After taking out the supplies he'd never removed, Chinnatah placed her bones in the crevice he'd used for storage. Then, one by one, he set the colored rocks in his collection into and in front of the fissure, blocking part of it from easy access. Finally, he put the last rock into place: a smooth, shiny black stone, the first he had ever found.

Now, all that linked him to his past was buried.

He left the cavern after staring at it one last time, heading toward the TIE/Advanced he had arrived on planet in. Vader's ship was nearby—the Sith Lord was waiting to make certain that Chinnatah did indeed leave the planet.

****

Leia scowled. She had just returned to Alderaan from a Senate meeting on Coruscant, and matters had gone rather badly, as the Emperor had managed to pass more of his tyrannical legislation.

She was beginning to walk past her plump, pink-faced Aunt Celly, who was lying down on the couch and indulging in her daily bout of hypochondria as she tugged at her fading and extravagantly styled hair, when her Aunt Tia, who had been reading aloud to Celly, rose from her chair and came swooping toward the princess like a mother bird. "Oh, my darling Leia, the pittins have been dreadfully sad since you left. Taffy and Winkie have been sulking around, and AT-AV absolutely refuses to eat. You must go to the poor little babies and show them that you are doing well."

The princess nodded and suppressed a sigh, about to leave but then turning to ask a question. "Where's Aunt Rouge?"
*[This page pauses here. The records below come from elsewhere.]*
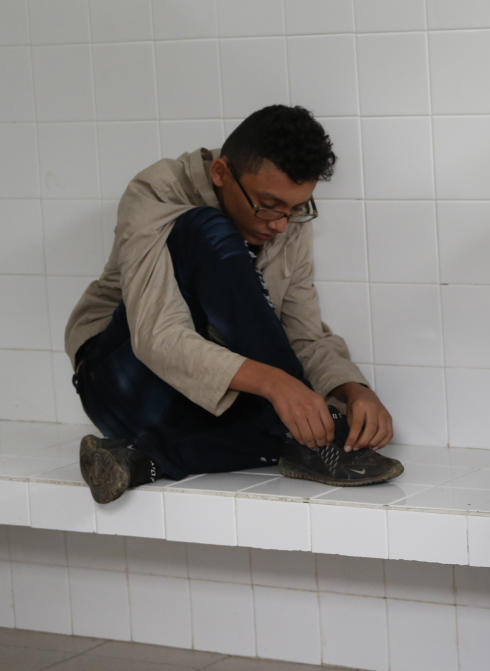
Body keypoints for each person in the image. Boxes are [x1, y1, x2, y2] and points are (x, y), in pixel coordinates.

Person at [66, 104, 403, 504]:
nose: (279, 223)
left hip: (200, 400)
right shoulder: (156, 191)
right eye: (268, 204)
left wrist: (353, 391)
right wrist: (279, 385)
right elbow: (156, 337)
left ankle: (142, 460)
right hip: (120, 379)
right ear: (221, 174)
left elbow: (302, 335)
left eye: (296, 208)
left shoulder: (288, 222)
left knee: (289, 419)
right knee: (205, 229)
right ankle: (309, 436)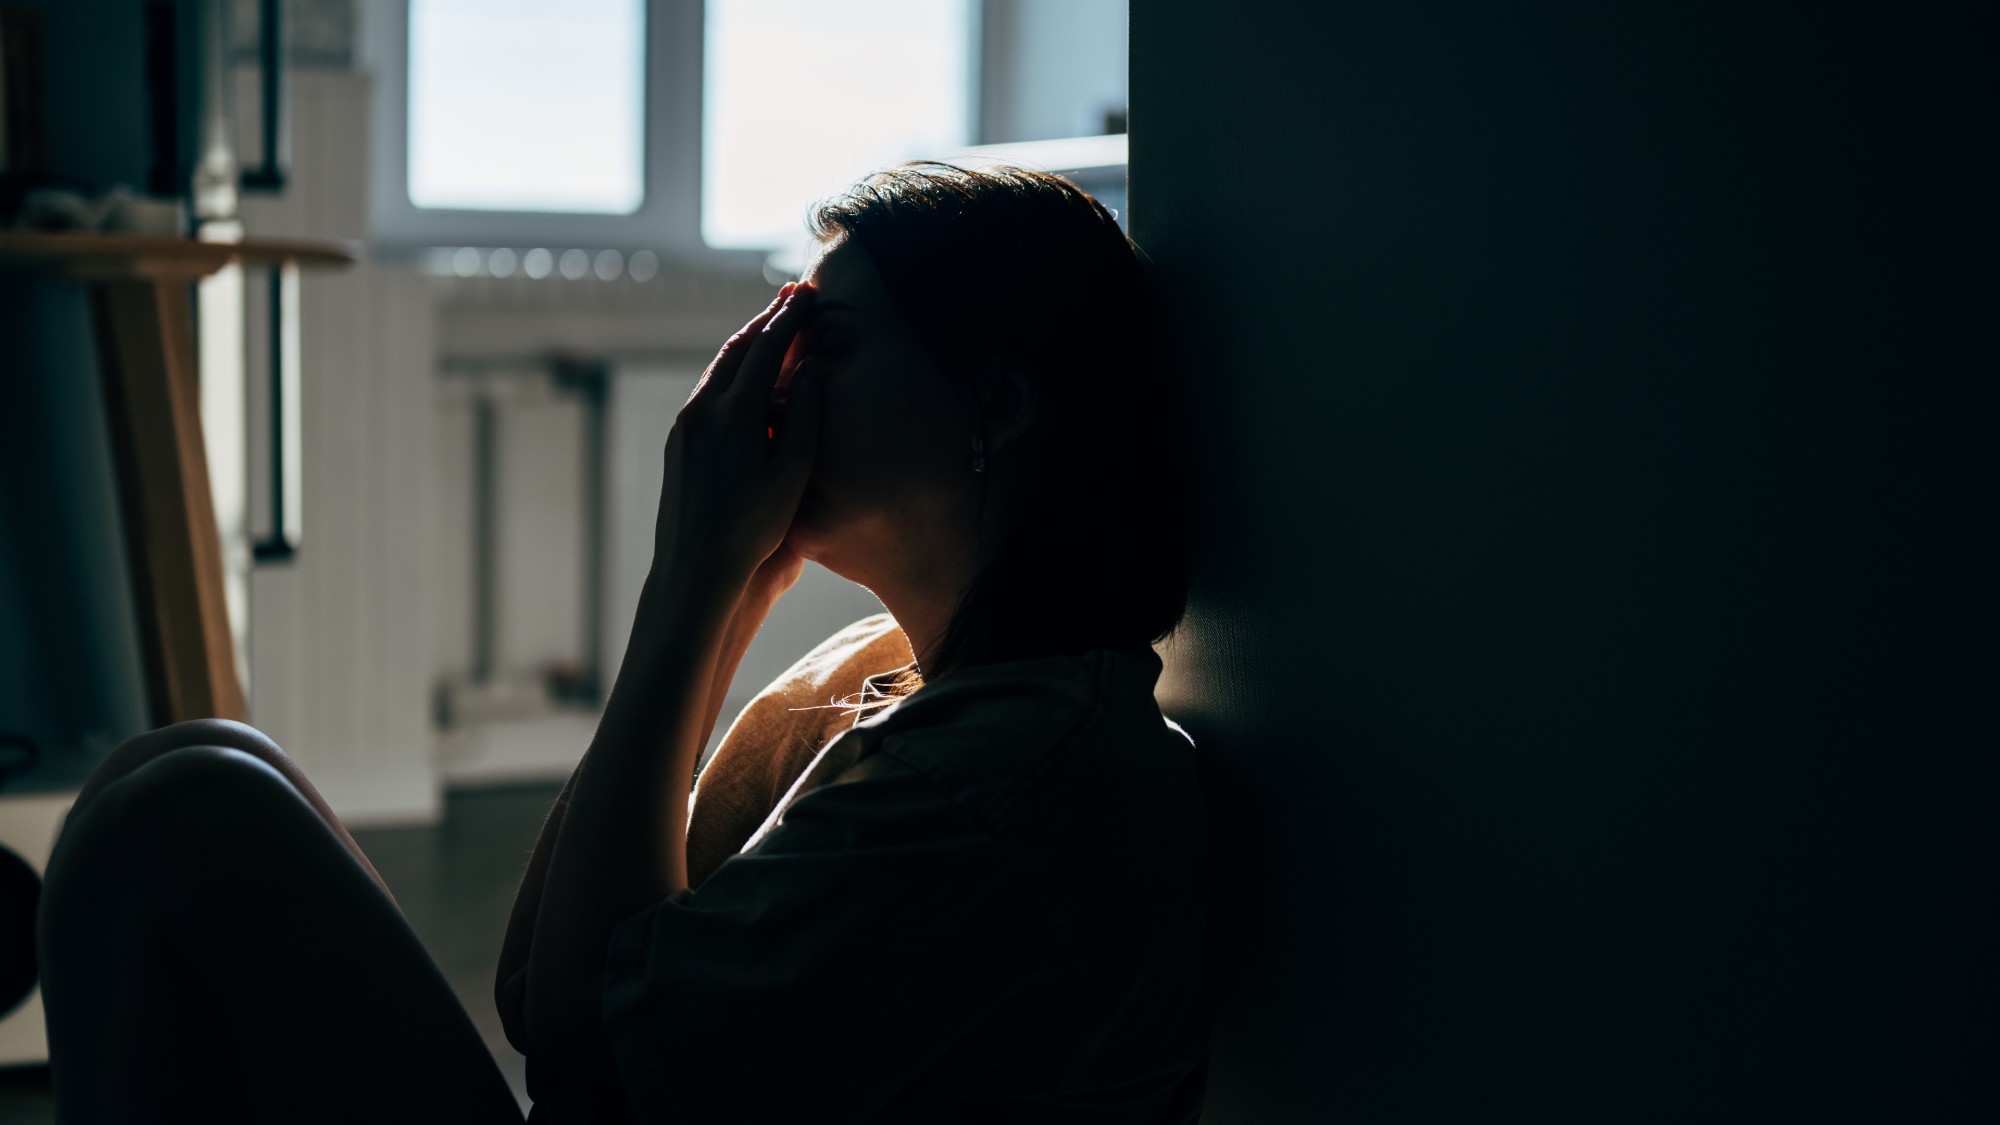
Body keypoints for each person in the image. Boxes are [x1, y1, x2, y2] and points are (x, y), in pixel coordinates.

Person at [37, 162, 1209, 1124]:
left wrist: (690, 582)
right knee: (190, 768)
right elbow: (536, 979)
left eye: (831, 345)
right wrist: (728, 587)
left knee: (181, 814)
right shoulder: (870, 675)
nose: (781, 380)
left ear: (994, 409)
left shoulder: (1014, 787)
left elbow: (581, 1044)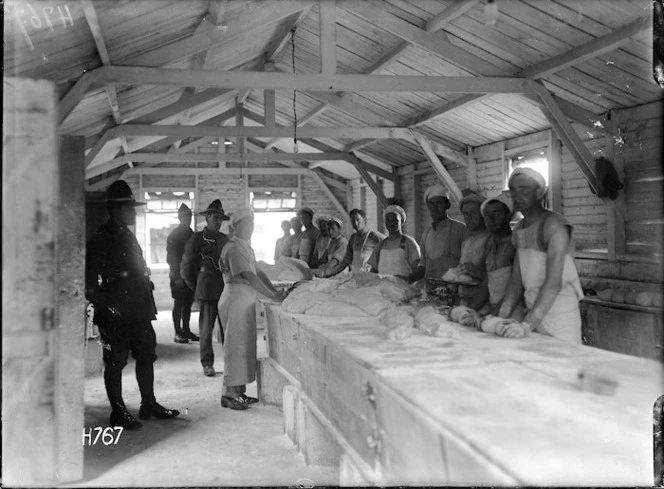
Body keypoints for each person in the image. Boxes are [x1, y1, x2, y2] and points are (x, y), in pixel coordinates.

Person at [85, 180, 179, 430]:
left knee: (147, 355)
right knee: (115, 361)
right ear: (115, 211)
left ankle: (149, 404)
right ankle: (118, 410)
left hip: (138, 309)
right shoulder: (100, 239)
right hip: (115, 313)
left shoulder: (127, 234)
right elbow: (89, 284)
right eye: (129, 208)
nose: (134, 212)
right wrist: (107, 307)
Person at [498, 167, 584, 342]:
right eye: (513, 190)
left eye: (524, 189)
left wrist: (526, 325)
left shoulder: (555, 226)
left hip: (560, 318)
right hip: (534, 315)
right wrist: (501, 316)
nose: (516, 195)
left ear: (540, 192)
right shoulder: (520, 228)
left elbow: (554, 283)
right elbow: (516, 282)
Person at [218, 208, 287, 410]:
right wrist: (272, 295)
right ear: (236, 225)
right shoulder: (233, 248)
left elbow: (259, 272)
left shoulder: (246, 247)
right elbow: (249, 276)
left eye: (252, 224)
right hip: (235, 298)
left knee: (245, 347)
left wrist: (275, 290)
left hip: (244, 300)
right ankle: (229, 395)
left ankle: (239, 392)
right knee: (235, 347)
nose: (250, 228)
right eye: (246, 224)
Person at [181, 199, 230, 377]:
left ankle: (231, 362)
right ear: (207, 218)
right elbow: (185, 268)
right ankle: (207, 363)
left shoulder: (225, 240)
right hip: (206, 289)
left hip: (225, 289)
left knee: (227, 328)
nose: (218, 222)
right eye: (215, 218)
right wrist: (196, 288)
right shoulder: (196, 239)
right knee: (206, 330)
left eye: (220, 219)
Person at [406, 185, 469, 282]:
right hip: (431, 291)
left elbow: (469, 264)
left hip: (455, 290)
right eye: (432, 203)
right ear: (428, 206)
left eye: (439, 203)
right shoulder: (426, 235)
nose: (435, 207)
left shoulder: (460, 229)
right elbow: (423, 266)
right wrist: (408, 279)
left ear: (448, 204)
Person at [477, 194, 523, 319]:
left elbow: (517, 287)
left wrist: (492, 315)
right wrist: (471, 308)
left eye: (497, 214)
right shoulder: (489, 245)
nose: (491, 220)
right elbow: (486, 283)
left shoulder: (515, 244)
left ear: (508, 216)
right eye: (487, 215)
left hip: (513, 310)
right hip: (493, 306)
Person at [315, 209, 384, 277]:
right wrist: (331, 274)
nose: (355, 223)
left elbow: (387, 246)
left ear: (364, 220)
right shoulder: (353, 238)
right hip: (355, 275)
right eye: (353, 221)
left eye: (358, 220)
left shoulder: (374, 236)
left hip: (370, 276)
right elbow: (346, 261)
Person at [166, 204, 197, 344]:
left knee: (188, 303)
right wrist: (176, 276)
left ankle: (186, 330)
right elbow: (171, 258)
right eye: (185, 217)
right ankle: (178, 333)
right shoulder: (174, 235)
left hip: (190, 276)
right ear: (179, 218)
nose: (188, 219)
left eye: (189, 216)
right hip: (178, 276)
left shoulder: (192, 234)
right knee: (179, 303)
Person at [457, 192, 491, 310]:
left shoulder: (490, 239)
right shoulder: (466, 243)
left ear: (483, 214)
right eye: (466, 214)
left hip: (484, 305)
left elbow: (495, 277)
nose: (469, 217)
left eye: (473, 212)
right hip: (465, 302)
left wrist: (477, 272)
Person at [367, 205, 420, 279]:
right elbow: (373, 271)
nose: (391, 223)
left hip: (403, 288)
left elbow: (417, 270)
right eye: (388, 220)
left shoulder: (409, 243)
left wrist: (407, 280)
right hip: (382, 289)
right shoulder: (380, 246)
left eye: (394, 220)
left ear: (401, 222)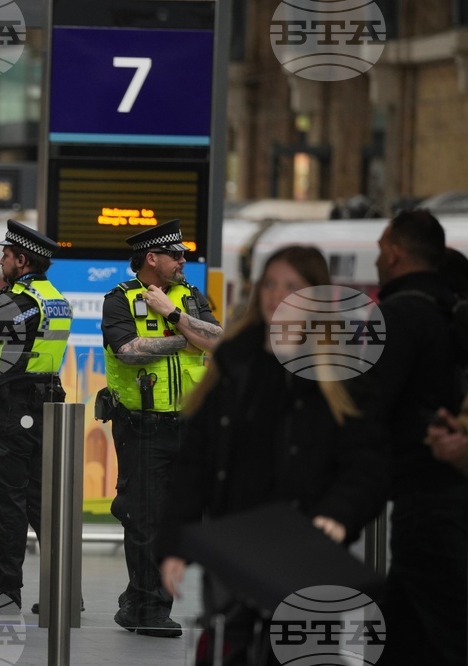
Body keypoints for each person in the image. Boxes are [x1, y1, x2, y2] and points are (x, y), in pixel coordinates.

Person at [157, 245, 390, 665]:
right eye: (270, 284)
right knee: (232, 650)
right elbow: (195, 465)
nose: (276, 296)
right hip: (234, 547)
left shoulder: (339, 374)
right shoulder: (233, 364)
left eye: (291, 286)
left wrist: (338, 514)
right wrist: (176, 545)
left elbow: (366, 462)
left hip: (303, 549)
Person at [349, 209, 468, 665]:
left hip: (425, 500)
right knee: (400, 631)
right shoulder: (450, 310)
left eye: (382, 250)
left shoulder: (398, 315)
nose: (378, 260)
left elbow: (368, 404)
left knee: (445, 633)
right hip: (445, 493)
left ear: (396, 253)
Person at [99, 218, 222, 638]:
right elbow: (128, 351)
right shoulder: (119, 300)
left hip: (189, 425)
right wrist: (186, 338)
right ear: (152, 258)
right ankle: (149, 608)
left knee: (184, 518)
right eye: (175, 255)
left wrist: (173, 315)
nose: (183, 261)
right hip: (142, 427)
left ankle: (138, 599)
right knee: (144, 517)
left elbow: (219, 341)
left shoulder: (190, 297)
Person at [0, 220, 72, 615]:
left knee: (7, 505)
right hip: (46, 411)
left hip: (10, 412)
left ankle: (5, 590)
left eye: (6, 255)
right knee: (42, 504)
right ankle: (63, 590)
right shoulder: (55, 298)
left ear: (22, 260)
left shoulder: (14, 302)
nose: (1, 261)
"Probably having her hair dressed up for dinner in front of that gilt-framed mirror of hers," Tia answered. "She does love her boudoir."

"Yes, of course," Leia said, refraining from sighing once again. She left the room to find the pittins. They had probably gone insane with all the baby-talk Tia gave them (after all, Tia's son Nial had long outgrown baby-talk, so she had to practice on someone) and were sitting wishing for nothing more than an early death. Tia could be overbearing sometimes. Leia was just glad she wasn't in her cousin Nial's shoes.

Speaking of Nial, she should probably go talk to him after seeing the pittins. The youth hated the Empire almost as much as she did, and—while he could never replace Winter as a confidante—Leia usually felt better after talking to him. She could already see his twinkling eyes and hear him saying, "Your dad's gonna help the Empire tumble, I know it! With a little more time—boom! It'll fall! And it will be a mighty tumble indeed!"

Yes. She gave a small smile. He would be able to cheer her up.